I noticed the heart monitor had stopped. Each beep grew further and further apart. The up down motion of the green line had finally stopped a straight line replaced the pulsing one. I stood in complete shock at the seen in front of me. Everything seemed to be going in slow-motion. I could feel the doctors and nurses rushing into the room around me. One nurse went to my father he pushed her away. That was when I noticed his hands were bleeding he must have hurt himself when he threw the vase. The doctor ran to my mom and pronounced her dead at 5:56 am September 22. There I stood frozen in time. I didn't even notice when a nurse pulled me away.

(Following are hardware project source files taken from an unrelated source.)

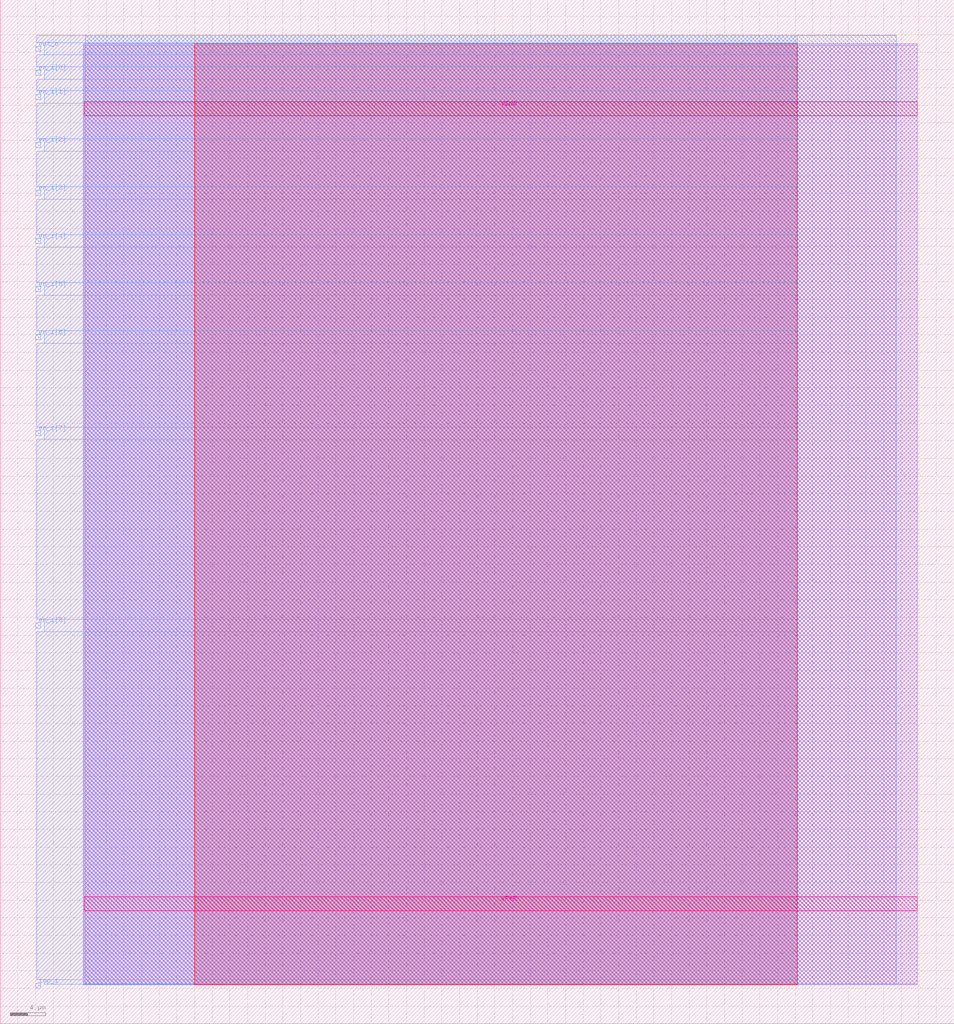
<source format=lef>
VERSION 5.7 ;
  NOWIREEXTENSIONATPIN ON ;
  DIVIDERCHAR "/" ;
  BUSBITCHARS "[]" ;
MACRO delayline_9_hd_25_1
  CLASS BLOCK ;
  FOREIGN delayline_9_hd_25_1 ;
  ORIGIN 0.000 0.000 ;
  SIZE 108.010 BY 115.925 ;
  PIN inp_i
    DIRECTION INPUT ;
    PORT
      LAYER met3 ;
        RECT 4.000 4.000 4.600 4.600 ;
    END
  END inp_i
  PIN out_o
    DIRECTION OUTPUT TRISTATE ;
    PORT
      LAYER met3 ;
        RECT 4.000 110.080 4.600 110.680 ;
    END
  END out_o
  PIN en_i[8]
    DIRECTION INPUT ;
    PORT
      LAYER met3 ;
        RECT 4.000 44.800 4.600 45.400 ;
    END
  END en_i[8]
  PIN en_i[7]
    DIRECTION INPUT ;
    PORT
      LAYER met3 ;
        RECT 4.000 66.560 4.600 67.160 ;
    END
  END en_i[7]
  PIN en_i[6]
    DIRECTION INPUT ;
    PORT
      LAYER met3 ;
        RECT 4.000 77.440 4.600 78.040 ;
    END
  END en_i[6]
  PIN en_i[5]
    DIRECTION INPUT ;
    PORT
      LAYER met3 ;
        RECT 4.000 82.880 4.600 83.480 ;
    END
  END en_i[5]
  PIN en_i[4]
    DIRECTION INPUT ;
    PORT
      LAYER met3 ;
        RECT 4.000 88.320 4.600 88.920 ;
    END
  END en_i[4]
  PIN en_i[3]
    DIRECTION INPUT ;
    PORT
      LAYER met3 ;
        RECT 4.000 93.760 4.600 94.360 ;
    END
  END en_i[3]
  PIN en_i[2]
    DIRECTION INPUT ;
    PORT
      LAYER met3 ;
        RECT 4.000 99.200 4.600 99.800 ;
    END
  END en_i[2]
  PIN en_i[1]
    DIRECTION INPUT ;
    PORT
      LAYER met3 ;
        RECT 4.000 104.640 4.600 105.240 ;
    END
  END en_i[1]
  PIN en_i[0]
    DIRECTION INPUT ;
    PORT
      LAYER met3 ;
        RECT 4.000 107.360 4.600 107.960 ;
    END
  END en_i[0]
  PIN VPWR
    DIRECTION INPUT ;
    USE POWER ;
    PORT
      LAYER met5 ;
        RECT 9.520 12.800 103.820 14.400 ;
    END
  END VPWR
  PIN VGND
    DIRECTION INPUT ;
    USE GROUND ;
    PORT
      LAYER met5 ;
        RECT 9.520 102.800 103.820 104.400 ;
    END
  END VGND
  OBS
      LAYER li1 ;
        RECT 9.520 4.555 103.820 110.805 ;
      LAYER met1 ;
        RECT 9.395 4.400 103.820 110.960 ;
      LAYER met2 ;
        RECT 9.610 4.400 101.420 111.925 ;
      LAYER met3 ;
        RECT 4.150 111.080 90.240 111.905 ;
        RECT 5.000 109.680 90.240 111.080 ;
        RECT 4.150 108.360 90.240 109.680 ;
        RECT 5.000 106.960 90.240 108.360 ;
        RECT 4.150 105.640 90.240 106.960 ;
        RECT 5.000 104.240 90.240 105.640 ;
        RECT 4.150 100.200 90.240 104.240 ;
        RECT 5.000 98.800 90.240 100.200 ;
        RECT 4.150 94.760 90.240 98.800 ;
        RECT 5.000 93.360 90.240 94.760 ;
        RECT 4.150 89.320 90.240 93.360 ;
        RECT 5.000 87.920 90.240 89.320 ;
        RECT 4.150 83.880 90.240 87.920 ;
        RECT 5.000 82.480 90.240 83.880 ;
        RECT 4.150 78.440 90.240 82.480 ;
        RECT 5.000 77.040 90.240 78.440 ;
        RECT 4.150 67.560 90.240 77.040 ;
        RECT 5.000 66.160 90.240 67.560 ;
        RECT 4.150 45.800 90.240 66.160 ;
        RECT 5.000 44.400 90.240 45.800 ;
        RECT 4.150 5.000 90.240 44.400 ;
        RECT 5.000 4.475 90.240 5.000 ;
      LAYER met4 ;
        RECT 22.040 4.400 90.240 110.960 ;
  END
END delayline_9_hd_25_1
END LIBRARY


</source>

It had finally happened. She's gone not even the slightest chance for a miracle now. I was led to the waiting room. I sat and stared blankly at the wall as my younger siblings broke down, I didn't even have to tell them they just knew. Little Maddie crawled into my lap and sobbed in my shoulder. Kyle and Lucas moves and sat right next to me. I kissed Lucas' head and put my other arm around Kyle. And at that moment I realized I had been upgraded to a mother. It was my responsibility now to forever take care of Lucas, Kyle and Maddie.

After a few minutes my father came out his hands now bandage. He looked dreadful. This last week all my attention had been on my mom. I didn't notice that my dad had lost a lot of weight, he looked pale, sick and he had huge bags under his eyes. He hasn't slept at all this week. When he came out he sat in the waiting room. I got up and sat next to him. I wrapped my arms around him. His head fell on my shoulder where he cried. The other kids fallowed. Putting their arms around him. There we sat together. All that remained of a once happy family. We stayed there for about a 1 hour just sitting sharing in each others misery.

Then dad took us home and he drove off. that was the last time i saw him before the funeral. Tante Maddie says he most likely went to the bar. She says that is how he deals with pain. He tries to drink it all away.